Pranav Iyer · Jan. 26, 2026, 5:10 p.m.
I've just finished reading Waiting for the Barbarians, by J. M. Coetzee. Without a doubt one of my favorite books of the past year—short, precisely written, and incredibly powerful, will definitely be thinking about it in the months to come.

The cover of my copy of Waiting for the Barbarians.
I think the thing that impressed me the most about this book was the honesty in Coetzee's portrayal of the Magistrate—his actions are brave, even bordering on noble, and yet the entire book is completely filled with a raw, sometimes ugly, sense of his own humanity, his own failings. He alternates between high ideals and righteous force, and the shame and impotency of an old man. I don't think I've read many authors that can manage this kind of tension in a character without losing the battle to one side, either stereotyping themselves into an overly virtuous hero, or becoming uncredibly contradictory—I think Coetzee manages this very very well.

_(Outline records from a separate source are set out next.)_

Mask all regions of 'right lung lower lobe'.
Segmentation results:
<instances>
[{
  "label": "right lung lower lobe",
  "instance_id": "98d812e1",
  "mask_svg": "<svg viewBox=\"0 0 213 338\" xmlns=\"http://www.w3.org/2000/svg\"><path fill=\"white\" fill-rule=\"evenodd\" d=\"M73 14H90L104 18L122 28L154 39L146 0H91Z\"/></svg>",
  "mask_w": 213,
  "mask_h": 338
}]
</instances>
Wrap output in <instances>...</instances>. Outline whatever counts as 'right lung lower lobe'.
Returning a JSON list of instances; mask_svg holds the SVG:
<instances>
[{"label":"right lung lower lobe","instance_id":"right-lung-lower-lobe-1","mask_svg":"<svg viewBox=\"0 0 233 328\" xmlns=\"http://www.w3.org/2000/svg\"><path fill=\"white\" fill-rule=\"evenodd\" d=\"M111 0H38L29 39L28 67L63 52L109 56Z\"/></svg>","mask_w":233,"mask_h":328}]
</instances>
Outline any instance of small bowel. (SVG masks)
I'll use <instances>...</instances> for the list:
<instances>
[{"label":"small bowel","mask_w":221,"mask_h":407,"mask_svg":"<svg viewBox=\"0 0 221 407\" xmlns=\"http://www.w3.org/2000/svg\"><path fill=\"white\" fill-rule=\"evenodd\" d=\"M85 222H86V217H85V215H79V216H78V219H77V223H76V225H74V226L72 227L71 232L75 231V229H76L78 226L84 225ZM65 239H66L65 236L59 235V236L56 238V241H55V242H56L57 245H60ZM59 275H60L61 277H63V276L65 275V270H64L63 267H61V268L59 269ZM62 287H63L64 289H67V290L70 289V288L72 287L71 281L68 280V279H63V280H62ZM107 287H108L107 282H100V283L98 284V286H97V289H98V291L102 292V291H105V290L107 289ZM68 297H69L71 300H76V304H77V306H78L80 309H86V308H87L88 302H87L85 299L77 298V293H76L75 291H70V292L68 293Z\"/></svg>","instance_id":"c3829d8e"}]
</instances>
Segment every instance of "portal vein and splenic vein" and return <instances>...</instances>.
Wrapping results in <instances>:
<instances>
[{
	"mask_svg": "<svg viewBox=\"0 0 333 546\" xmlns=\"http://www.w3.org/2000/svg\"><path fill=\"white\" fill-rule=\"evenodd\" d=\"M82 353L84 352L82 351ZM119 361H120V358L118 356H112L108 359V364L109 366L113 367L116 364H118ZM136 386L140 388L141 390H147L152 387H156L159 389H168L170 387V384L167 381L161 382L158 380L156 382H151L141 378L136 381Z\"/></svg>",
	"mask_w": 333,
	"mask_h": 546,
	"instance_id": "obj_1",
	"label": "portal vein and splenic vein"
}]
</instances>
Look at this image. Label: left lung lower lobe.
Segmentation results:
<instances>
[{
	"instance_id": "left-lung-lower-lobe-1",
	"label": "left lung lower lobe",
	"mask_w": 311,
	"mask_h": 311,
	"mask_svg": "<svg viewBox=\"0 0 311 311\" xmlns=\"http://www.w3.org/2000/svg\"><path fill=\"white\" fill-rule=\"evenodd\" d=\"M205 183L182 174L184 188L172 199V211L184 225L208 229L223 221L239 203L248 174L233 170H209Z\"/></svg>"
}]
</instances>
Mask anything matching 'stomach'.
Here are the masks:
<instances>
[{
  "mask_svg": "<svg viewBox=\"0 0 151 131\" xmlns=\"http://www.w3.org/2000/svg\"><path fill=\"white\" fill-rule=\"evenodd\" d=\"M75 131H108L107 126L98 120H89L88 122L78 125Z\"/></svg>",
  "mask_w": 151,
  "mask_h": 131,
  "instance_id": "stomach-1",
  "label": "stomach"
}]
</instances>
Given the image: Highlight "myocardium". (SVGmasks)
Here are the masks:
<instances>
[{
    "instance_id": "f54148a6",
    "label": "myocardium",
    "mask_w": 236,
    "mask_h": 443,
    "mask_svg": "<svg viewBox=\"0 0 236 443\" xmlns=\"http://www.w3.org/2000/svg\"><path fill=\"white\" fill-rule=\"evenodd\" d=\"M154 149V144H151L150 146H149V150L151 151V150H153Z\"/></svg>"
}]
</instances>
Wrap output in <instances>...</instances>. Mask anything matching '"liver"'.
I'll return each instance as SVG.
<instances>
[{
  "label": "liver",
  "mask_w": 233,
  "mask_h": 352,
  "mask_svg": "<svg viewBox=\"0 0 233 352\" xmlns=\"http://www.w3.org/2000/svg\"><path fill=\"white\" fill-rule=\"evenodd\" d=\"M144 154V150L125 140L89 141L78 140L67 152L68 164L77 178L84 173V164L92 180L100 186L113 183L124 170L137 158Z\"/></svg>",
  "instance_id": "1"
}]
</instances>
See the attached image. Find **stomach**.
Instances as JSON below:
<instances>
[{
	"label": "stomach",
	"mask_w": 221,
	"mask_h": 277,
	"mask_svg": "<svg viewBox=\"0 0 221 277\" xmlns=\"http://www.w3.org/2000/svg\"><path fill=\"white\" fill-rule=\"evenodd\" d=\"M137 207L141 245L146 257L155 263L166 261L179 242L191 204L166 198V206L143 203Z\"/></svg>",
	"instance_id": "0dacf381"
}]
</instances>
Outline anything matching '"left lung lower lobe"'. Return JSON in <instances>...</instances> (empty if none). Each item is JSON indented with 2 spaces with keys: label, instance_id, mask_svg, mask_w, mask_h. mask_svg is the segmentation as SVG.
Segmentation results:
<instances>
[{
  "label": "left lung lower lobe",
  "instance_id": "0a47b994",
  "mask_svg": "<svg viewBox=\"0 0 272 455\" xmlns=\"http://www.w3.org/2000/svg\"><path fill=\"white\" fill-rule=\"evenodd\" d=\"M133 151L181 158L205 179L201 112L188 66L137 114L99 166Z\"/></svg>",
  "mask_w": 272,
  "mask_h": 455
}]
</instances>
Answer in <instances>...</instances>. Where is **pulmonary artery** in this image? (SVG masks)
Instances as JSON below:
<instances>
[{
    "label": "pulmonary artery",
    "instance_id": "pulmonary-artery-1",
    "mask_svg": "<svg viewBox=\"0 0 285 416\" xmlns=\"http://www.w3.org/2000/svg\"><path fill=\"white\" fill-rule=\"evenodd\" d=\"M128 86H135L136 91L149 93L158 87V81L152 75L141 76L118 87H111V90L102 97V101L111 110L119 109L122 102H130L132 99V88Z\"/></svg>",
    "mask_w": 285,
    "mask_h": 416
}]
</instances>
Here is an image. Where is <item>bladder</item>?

And of course it's impossible to read this book today and not draw many parallels with the current moment—I would wager there are many of us today who feel a bit like the Magistrate when it comes to politics, shouting pointlessly against a needlessly cruel world. The passage on this theme that stuck with me the most reads:
What has made it impossible for us to live in time like
fish in water, like birds in air, like children? It is the fault of Empire!
Empire has created the time of history. Empire has located
its existence not in the smooth recurrent spinning time of the cycle
of the seasons but in the jagged time of rise
and fall, of beginning and end, of catastrophe.
It certainly feels a bit like we are living the jagged time of rise and fall.
Great read, recommend it highly—will definitely return to another one of his books next year.